Are the images formed by a lenses, real or virtual?
Generally speaking, the images formed by Convex lenses are REAL ie. they can be obtained on the screen while the images formed by Concave lenses are VIRTUAL.
How and where the images are formed in a Convex lens?
There can be 5 conditions (as shown in the above figure) of the different positions of the OBJECT. They are:-
1. Beyond 2F
2. At 2F
3. Between 2F and F
4. At F
5. Between F and Centre of the lens
By keeping the object at above positions, one by one, we can obtain images on the other side of the lens on the screen, by moving the screen closer or farther so as to obtain sharp images.
Let’s see what will be the positions of Images for the above 5 locations of the Object
When the object is beyond 2F, the image is formed between 2F1 and F1 on the other side of the lens. The image so formed is real, inverted and diminished.
When the object is at 2F, the image is formed at 2F1 on the other side of the lens. The image so formed is real, inverted and equal in size to Object.
When the object is between 2F and F, the image is formed beyond 2F1 on the other side of the lens. The image so formed is real, inverted and enlarged.
When the object is at F, No image is formed. After refracting, the light Rays are travelling parallel to each other and cannot produce an image.
When the object is between F and O, the image is formed somewhere behind the Object on the object side of the lens. The image so formed is virtual, erect and enlarged or magnified. Example- magnifying glass.
How and where the images are formed in a Concave lens?
By keeping the OBJECT at any of the 5 different positions (as described in conditions above) in front of the Concave lens, we always get Virtual (image that cannot be obtained on screen), Erect and Diminished images.

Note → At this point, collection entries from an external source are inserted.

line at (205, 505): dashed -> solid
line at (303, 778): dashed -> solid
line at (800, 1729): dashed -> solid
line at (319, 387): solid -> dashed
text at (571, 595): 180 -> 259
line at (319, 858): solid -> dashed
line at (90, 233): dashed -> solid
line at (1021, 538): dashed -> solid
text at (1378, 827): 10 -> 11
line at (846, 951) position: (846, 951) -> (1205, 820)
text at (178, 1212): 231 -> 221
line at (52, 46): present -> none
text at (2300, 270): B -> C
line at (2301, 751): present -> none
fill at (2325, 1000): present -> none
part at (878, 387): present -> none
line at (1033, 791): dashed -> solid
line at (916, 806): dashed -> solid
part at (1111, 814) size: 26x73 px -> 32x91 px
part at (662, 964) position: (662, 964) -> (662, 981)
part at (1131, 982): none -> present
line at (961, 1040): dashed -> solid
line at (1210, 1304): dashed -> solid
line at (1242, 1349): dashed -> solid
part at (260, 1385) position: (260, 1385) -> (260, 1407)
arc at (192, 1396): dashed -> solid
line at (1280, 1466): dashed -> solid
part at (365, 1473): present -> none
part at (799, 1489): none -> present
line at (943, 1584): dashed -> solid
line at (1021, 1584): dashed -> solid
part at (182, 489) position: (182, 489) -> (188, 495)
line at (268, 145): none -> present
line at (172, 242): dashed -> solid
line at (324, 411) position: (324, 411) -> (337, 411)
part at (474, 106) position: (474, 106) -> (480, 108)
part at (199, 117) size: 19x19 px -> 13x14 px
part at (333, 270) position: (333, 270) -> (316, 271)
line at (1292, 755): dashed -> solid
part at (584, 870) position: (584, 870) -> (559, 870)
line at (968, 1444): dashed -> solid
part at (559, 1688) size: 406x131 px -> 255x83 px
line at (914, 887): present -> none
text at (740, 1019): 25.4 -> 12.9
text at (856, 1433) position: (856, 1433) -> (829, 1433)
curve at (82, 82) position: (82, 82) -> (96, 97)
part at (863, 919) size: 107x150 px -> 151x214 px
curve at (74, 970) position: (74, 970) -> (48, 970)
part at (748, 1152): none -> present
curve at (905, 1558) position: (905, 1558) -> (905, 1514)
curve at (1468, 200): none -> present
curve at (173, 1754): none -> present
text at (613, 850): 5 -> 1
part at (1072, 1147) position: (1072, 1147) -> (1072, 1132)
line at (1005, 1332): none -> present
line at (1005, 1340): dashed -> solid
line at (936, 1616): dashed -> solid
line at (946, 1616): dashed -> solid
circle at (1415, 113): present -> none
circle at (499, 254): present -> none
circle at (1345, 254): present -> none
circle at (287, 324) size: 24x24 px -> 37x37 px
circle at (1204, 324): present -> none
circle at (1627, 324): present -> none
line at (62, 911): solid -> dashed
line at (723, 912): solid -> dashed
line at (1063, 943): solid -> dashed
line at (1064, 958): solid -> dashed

This can be verified in the same way as in Convex lens, by holding the Object (torch or candle) at different positions, one by one, on one side of the Concave lens and moving the screen on the other side of the lens at different positions till we get sharp images.
Uses of Convex lens
1. Used as a magnifying glass
2. Used in making spectacles, microscopes, telescopes, binoculars, cameras, projectors etc.
Uses of Concave lens
1. Used in making spectacles ie. convex lens to correct hypermetropia or farsightedness and concave lens to correct myopia or shortsightedness
2. Used in ‘Peep holes’ in the entrance doors
3. Used in TV dish antenna
Q1.Why are Ray diagrams important?
Ans. Ray diagrams are valuable tools for determining the path of light from the object to our eyes.
Q2. Why do the light rays ‘bend’ when they pass through the lens?
Ans. Because while the light rays pass through the lens, the medium changes. So, when the light rays pass from rarer (air) medium to denser (glass) medium, they bend and vice versa.
Q3. How many incident rays do we take into consideration while making Ray diagrams for a convex lens?
Q4. Where do these three incident rays are shown to pass from while making Ray diagrams to show the location of the image formed?
Ans. First incident ray travelling parallel to the Principal axis, passes through the focal point after refraction. Second incident ray travelling through the focus runs parallel to the principal axis after refraction. Third incident ray travelling through the centre of the lens continues to travel in the same direction after refraction.
Q5. How do we determine the location of the image?
Ans. The point of intersection of the three incident rays (explained above) determines the image location.
Home Assignment For Readers
Draw Ray diagrams to show the location of Images, individually, for all the 5 conditions for the positions of the Object in front of the convex lens.